Take the data below and write it out exactly, except for the pictures.

#### Task data

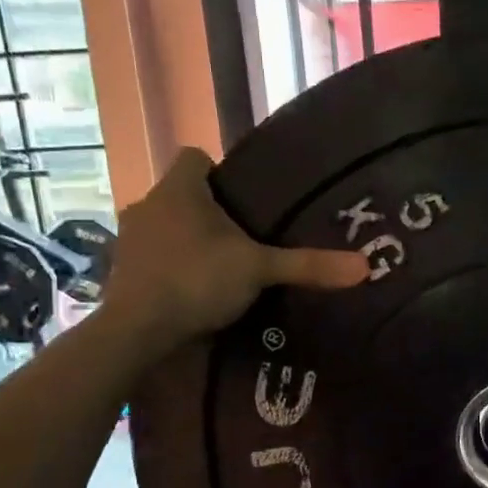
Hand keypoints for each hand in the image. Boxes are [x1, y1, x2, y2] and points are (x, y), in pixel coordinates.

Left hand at [102, 148, 367, 340]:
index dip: (219, 172)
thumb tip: (366, 266)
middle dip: (209, 213)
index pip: (195, 157)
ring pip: (166, 227)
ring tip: (221, 268)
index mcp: (179, 189)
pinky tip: (193, 292)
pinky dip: (172, 268)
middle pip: (182, 195)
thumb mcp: (259, 270)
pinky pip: (153, 257)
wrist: (137, 330)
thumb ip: (307, 265)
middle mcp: (148, 204)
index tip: (243, 201)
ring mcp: (129, 239)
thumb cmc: (197, 281)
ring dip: (188, 241)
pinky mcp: (122, 271)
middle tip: (243, 239)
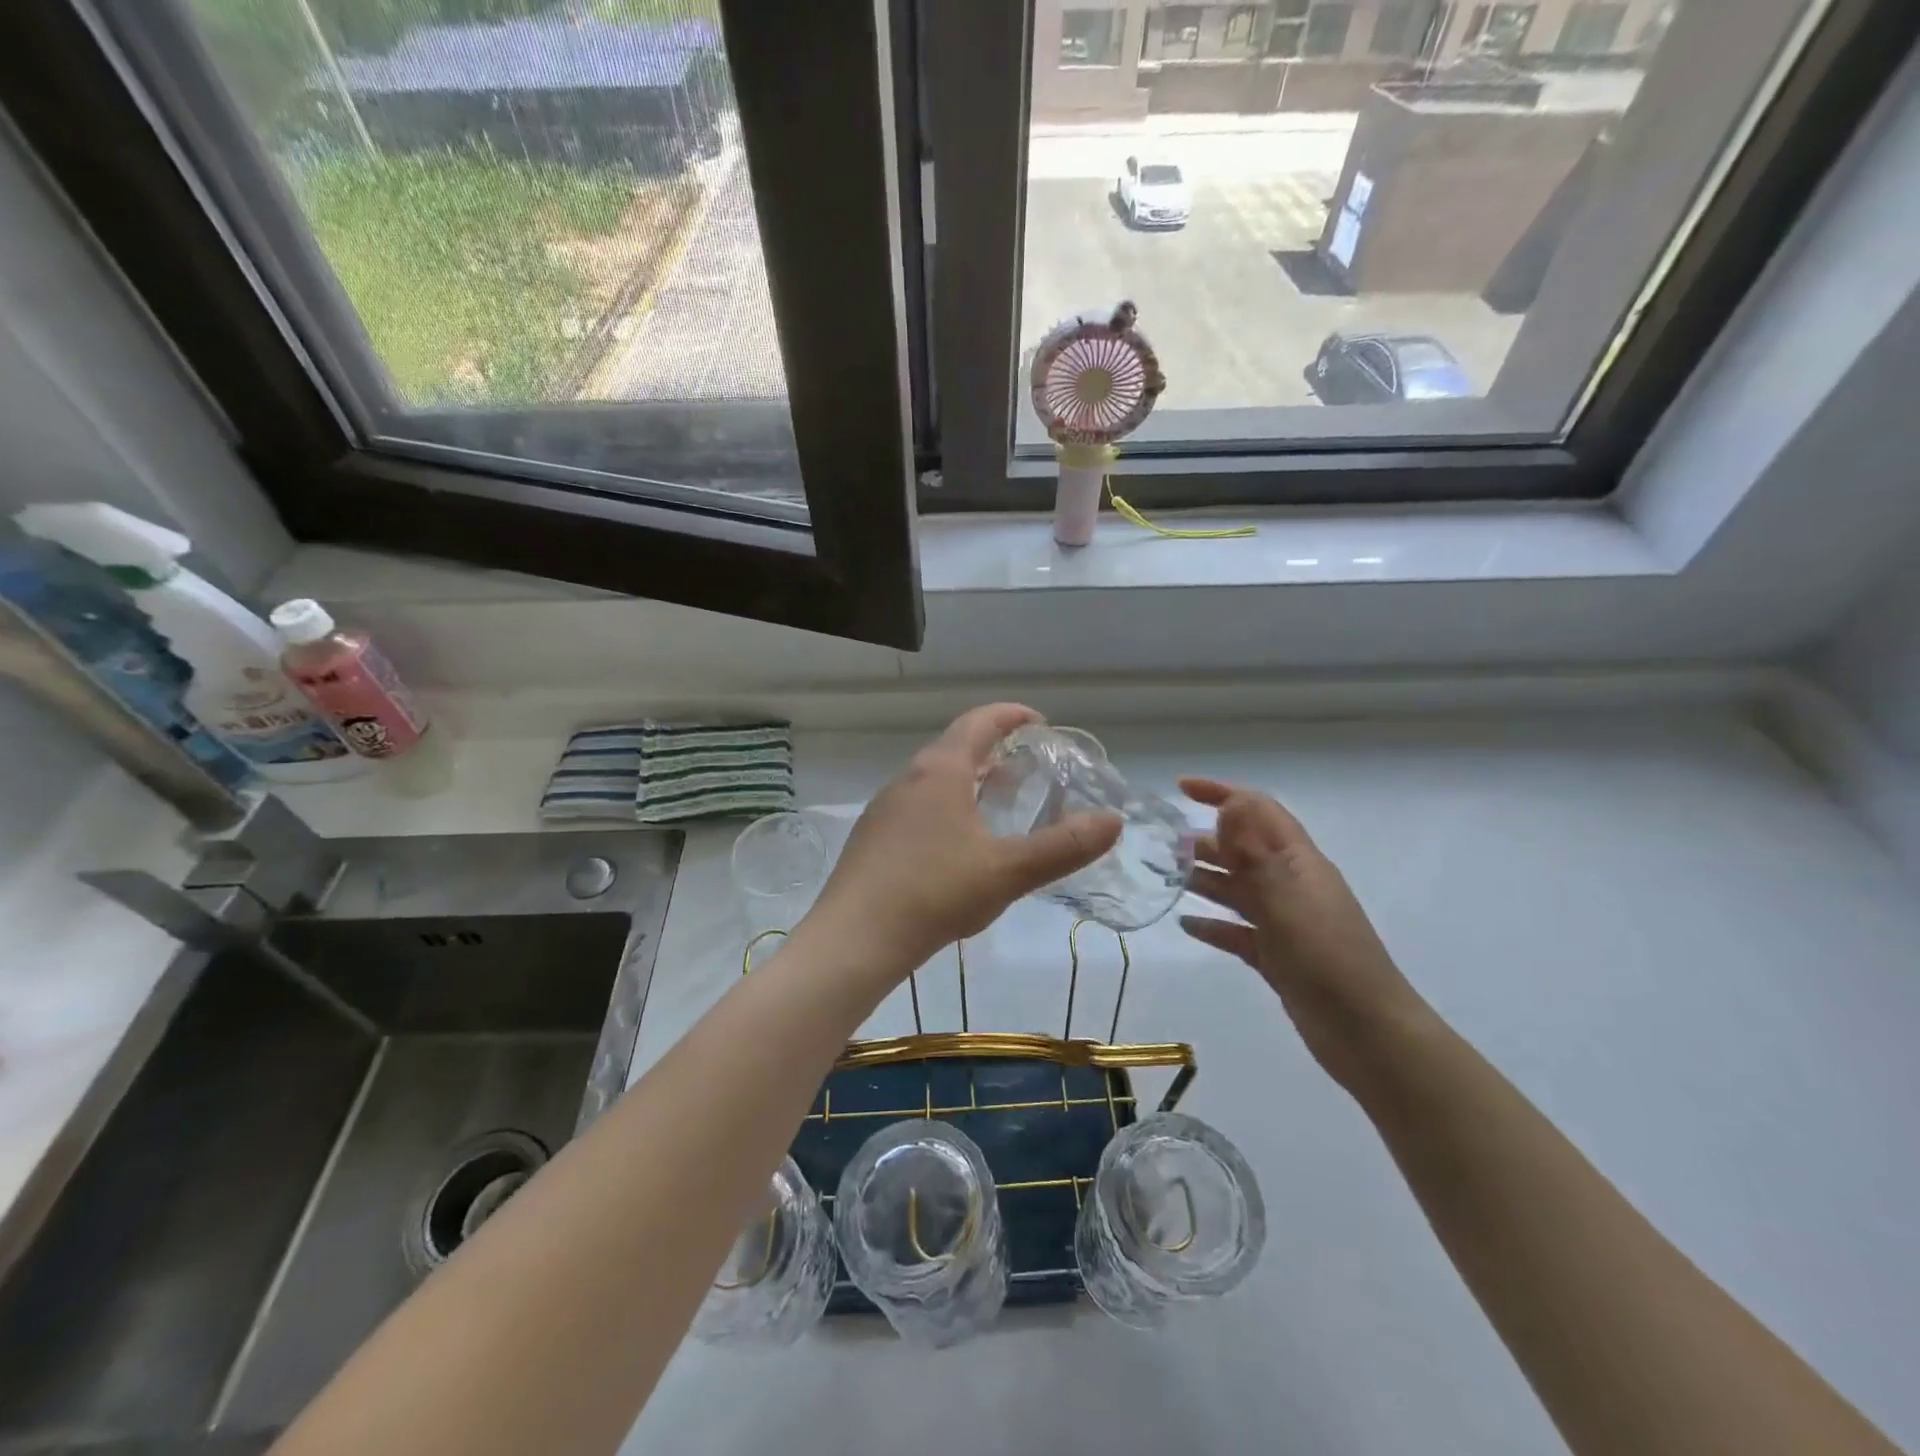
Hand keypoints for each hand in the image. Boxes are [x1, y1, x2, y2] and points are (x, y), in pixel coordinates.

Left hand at [809, 705, 1121, 973]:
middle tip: (1028, 769)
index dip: (1012, 715)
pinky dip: (947, 807)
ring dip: (969, 781)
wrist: (854, 938)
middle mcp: (908, 778)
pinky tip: (957, 846)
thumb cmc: (934, 893)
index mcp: (940, 771)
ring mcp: (885, 807)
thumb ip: (1063, 847)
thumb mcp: (1007, 871)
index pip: (979, 722)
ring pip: (935, 779)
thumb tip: (1114, 821)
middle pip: (956, 747)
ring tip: (998, 805)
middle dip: (994, 750)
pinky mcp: (873, 837)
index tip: (1040, 723)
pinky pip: (918, 806)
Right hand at [1178, 778, 1432, 1089]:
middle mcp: (1291, 885)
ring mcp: (1285, 922)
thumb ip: (1254, 853)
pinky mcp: (1278, 957)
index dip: (1222, 793)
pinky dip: (1213, 925)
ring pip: (1237, 890)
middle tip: (1159, 844)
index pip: (1258, 811)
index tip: (1180, 788)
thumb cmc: (1327, 960)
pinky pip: (1238, 931)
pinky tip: (1186, 925)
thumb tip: (1230, 803)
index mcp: (1298, 863)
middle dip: (1204, 841)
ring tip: (1163, 876)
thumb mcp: (1285, 901)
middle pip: (1242, 850)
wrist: (1369, 1036)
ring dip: (1203, 879)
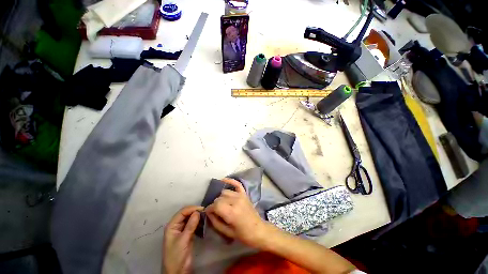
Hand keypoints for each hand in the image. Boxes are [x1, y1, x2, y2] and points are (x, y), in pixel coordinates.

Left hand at [163, 206, 202, 273]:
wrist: (177, 271)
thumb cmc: (176, 255)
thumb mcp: (183, 240)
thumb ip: (190, 226)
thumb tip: (198, 212)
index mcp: (172, 225)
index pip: (182, 212)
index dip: (192, 209)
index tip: (202, 209)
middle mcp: (176, 225)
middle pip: (186, 213)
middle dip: (195, 211)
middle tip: (205, 211)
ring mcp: (182, 229)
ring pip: (190, 218)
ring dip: (197, 216)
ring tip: (206, 215)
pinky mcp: (187, 233)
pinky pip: (193, 224)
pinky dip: (198, 221)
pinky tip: (203, 221)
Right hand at [205, 178, 269, 247]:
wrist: (258, 229)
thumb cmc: (242, 234)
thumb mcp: (226, 232)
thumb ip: (215, 221)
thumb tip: (208, 212)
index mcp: (232, 212)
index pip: (216, 205)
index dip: (209, 208)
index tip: (208, 212)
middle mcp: (236, 201)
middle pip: (219, 198)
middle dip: (215, 204)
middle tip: (215, 211)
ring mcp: (241, 195)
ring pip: (225, 191)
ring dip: (221, 197)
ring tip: (222, 203)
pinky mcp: (244, 193)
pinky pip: (236, 183)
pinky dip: (230, 181)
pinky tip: (223, 180)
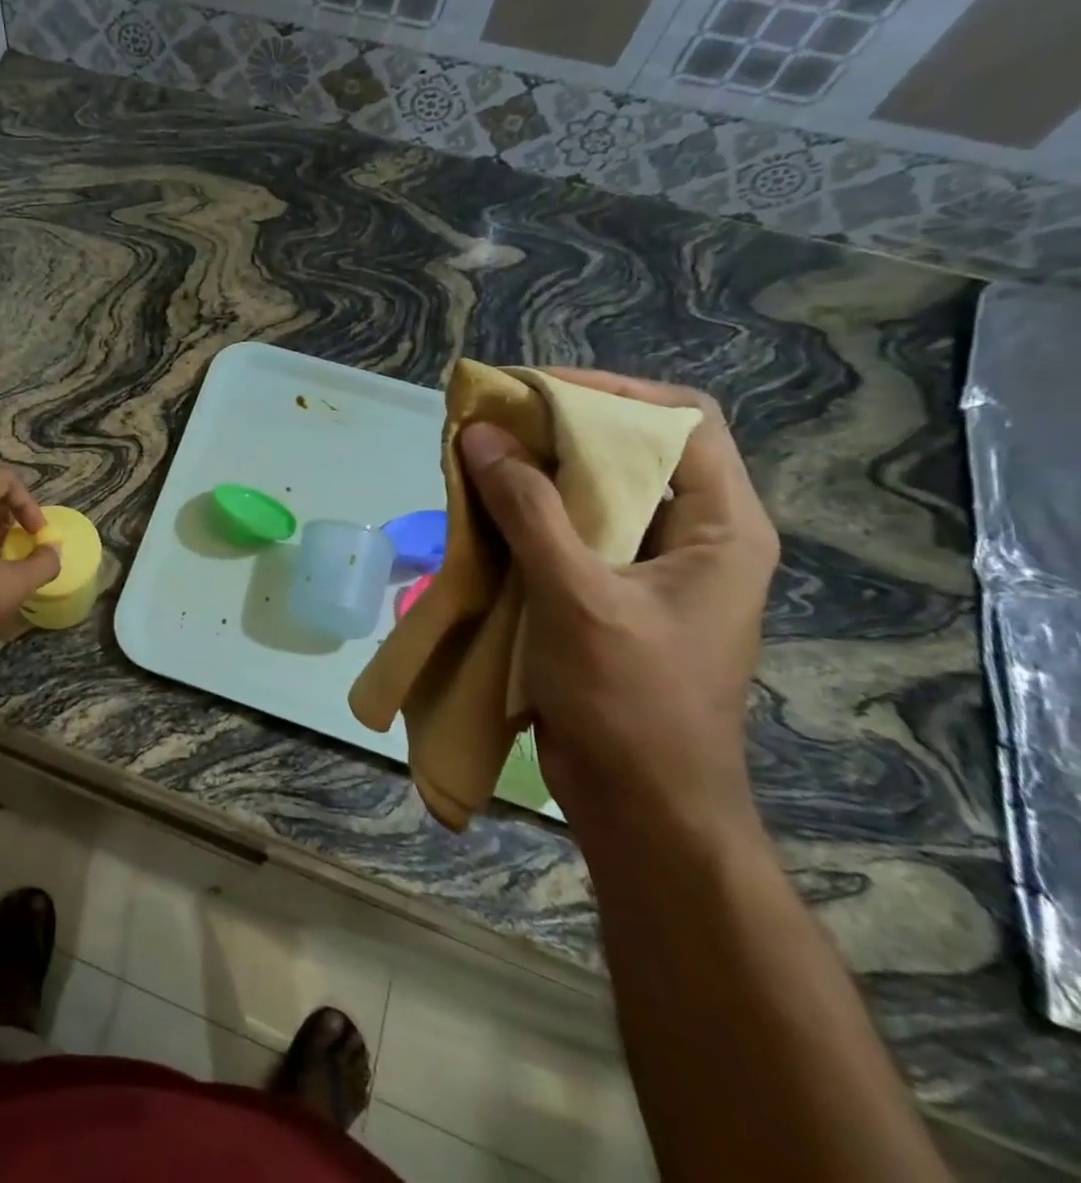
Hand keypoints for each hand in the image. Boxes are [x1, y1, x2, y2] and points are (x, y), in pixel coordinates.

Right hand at [457, 371, 778, 849]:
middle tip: (490, 422)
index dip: (610, 392)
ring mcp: (650, 570)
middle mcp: (693, 538)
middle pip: (630, 453)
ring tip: (475, 461)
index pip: (681, 420)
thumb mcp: (577, 595)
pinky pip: (567, 536)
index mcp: (721, 527)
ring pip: (592, 495)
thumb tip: (480, 434)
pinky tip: (480, 515)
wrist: (641, 805)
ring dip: (534, 474)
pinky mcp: (609, 597)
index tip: (533, 390)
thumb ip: (527, 510)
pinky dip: (524, 518)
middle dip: (558, 431)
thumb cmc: (630, 700)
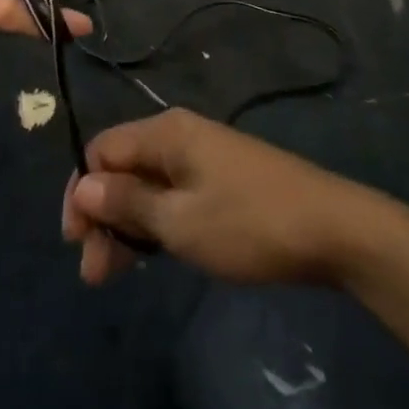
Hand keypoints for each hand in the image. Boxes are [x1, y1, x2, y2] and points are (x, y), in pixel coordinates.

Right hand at [60, 109, 370, 286]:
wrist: (332, 229)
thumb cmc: (249, 223)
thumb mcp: (181, 221)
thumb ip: (128, 203)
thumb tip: (83, 188)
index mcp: (166, 133)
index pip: (102, 150)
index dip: (82, 192)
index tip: (75, 243)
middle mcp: (180, 135)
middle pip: (123, 168)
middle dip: (102, 216)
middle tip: (94, 273)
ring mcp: (203, 157)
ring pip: (147, 185)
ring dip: (126, 225)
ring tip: (113, 275)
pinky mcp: (221, 179)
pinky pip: (173, 194)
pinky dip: (155, 223)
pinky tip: (151, 255)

########

Answer section:
Hand keypoints for each hand in the image. Boxes are [x1, y1, x2, y2] and points are (x, y), in pixel coordinates.

Left hand at [102, 148, 367, 340]:
index dip: (219, 172)
thumb tip: (366, 266)
middle dip: (209, 213)
index pip: (195, 157)
ring pip: (166, 227)
ring tip: (221, 268)
index mcp: (179, 189)
pinky tip: (193, 292)
pinky dip: (172, 268)
middle pip: (182, 195)
thumb mcp: (259, 270)
pinky pip: (153, 257)
wrist: (137, 330)
thumb ip: (307, 265)
middle mcp: (148, 204)
index tip: (243, 201)
ring mcp: (129, 239)
thumb cmc: (197, 281)
ring dip: (188, 241)
pinky mcp: (122, 271)
middle tip: (243, 239)
Hand keypoints for each hand in the image. Boxes are [x1, y1, x2, y2] and points are (x, y), in pixel coordinates.

Left hand at [809, 705, 1121, 973]:
middle tip: (1028, 769)
index dip: (1012, 715)
pinky dip: (947, 807)
ring dip: (969, 781)
wrist: (854, 938)
middle mcp: (908, 778)
pinky tip: (957, 846)
thumb cmc: (934, 893)
index mcp: (940, 771)
ring mcp: (885, 807)
thumb ip: (1063, 847)
thumb mcp: (1007, 871)
index pip: (979, 722)
ring pip: (935, 779)
thumb tip: (1114, 821)
middle pip: (956, 747)
ring tip: (998, 805)
middle dip: (994, 750)
pinky mcp: (873, 837)
index tip: (1040, 723)
pinky pip: (918, 806)
Right hand at [1178, 778, 1432, 1089]:
middle mcp: (1291, 885)
ring mcp: (1285, 922)
thumb ip: (1254, 853)
pinky mcp: (1278, 957)
index dip: (1222, 793)
pinky dip: (1213, 925)
ring pip: (1237, 890)
middle tip: (1159, 844)
index pip: (1258, 811)
index tip: (1180, 788)
thumb cmc: (1327, 960)
pinky pip: (1238, 931)
pinky tip: (1186, 925)
thumb tip: (1230, 803)
index mcp: (1298, 863)
middle dip: (1204, 841)
ring tip: (1163, 876)
thumb mcp: (1285, 901)
middle pip: (1242, 850)
wrist: (1369, 1036)
ring dip: (1203, 879)
Hand keypoints for each hand in the image. Boxes are [x1, y1, x2, y2] and points are (x, y), in pixel coordinates.

Left hand at [163, 206, 202, 273]:
wrist: (177, 271)
thumb cmc: (176, 255)
thumb mcp: (183, 240)
thumb ip: (190, 226)
thumb tip: (198, 212)
index mcp: (172, 225)
index pip: (182, 212)
index dip: (192, 209)
index tip: (202, 209)
middle mcp: (176, 225)
middle pip: (186, 213)
middle dip: (195, 211)
middle tip: (205, 211)
ring mcp: (182, 229)
ring pip: (190, 218)
ring dip: (197, 216)
ring tip: (206, 215)
pinky mcp: (187, 233)
pinky pip: (193, 224)
pinky dip: (198, 221)
pinky tip: (203, 221)
Right hand at [205, 178, 269, 247]:
wrist: (258, 229)
thumb cmc: (242, 234)
thumb mcp: (226, 232)
thumb ip: (215, 221)
thumb tip: (208, 212)
index mcp: (232, 212)
index pip: (216, 205)
index dip: (209, 208)
index tip: (208, 212)
middle mcp: (236, 201)
middle pip: (219, 198)
middle dip: (215, 204)
middle tip: (215, 211)
ring mcp: (241, 195)
ring pip: (225, 191)
ring dip: (221, 197)
ring tip: (222, 203)
pinky mcp: (244, 193)
pinky pip: (236, 183)
pinky dip: (230, 181)
pinky tip: (223, 180)
Hand keypoints for each hand in the image. Boxes are [x1, y1, x2, y2] and points are (x, y), in pixel coordinates.

Right hand at [457, 371, 778, 849]:
middle tip: (490, 422)
index dip: (610, 392)
ring mcp: (650, 570)
middle mcp: (693, 538)
middle pip: (630, 453)
ring tip: (475, 461)
index pip: (681, 420)
thumb mcp: (577, 595)
pinky pip: (567, 536)
index mcp: (721, 527)
ring pip: (592, 495)
thumb tip: (480, 434)
pinky tip: (480, 515)
wrist: (641, 805)
ring dip: (534, 474)
pinky mcp: (609, 597)
index tip: (533, 390)
thumb ip: (527, 510)
pinky dip: (524, 518)
middle dip: (558, 431)
thumb cmc: (630, 700)
Hand keypoints for each hand in the image. Boxes are [x1, y1, x2, y2] and points are (x, y), in pixel coordinates.

Right hand at [60, 109, 370, 286]:
wrist: (332, 229)
thumb cmc: (249, 223)
thumb mcp: (181, 221)
thumb ip: (128, 203)
thumb tip: (83, 188)
index mcp: (166, 133)
index pip: (102, 150)
index dip: (82, 192)
index tip: (75, 243)
middle mcp: (180, 135)
middle pip: (123, 168)
middle dip: (102, 216)
middle tip: (94, 273)
ring mcp: (203, 157)
ring pip: (147, 185)
ring dip: (126, 225)
ring tip: (113, 275)
pinky mcp: (221, 179)
pinky pip: (173, 194)
pinky dip: (155, 223)
pinky tip: (151, 255)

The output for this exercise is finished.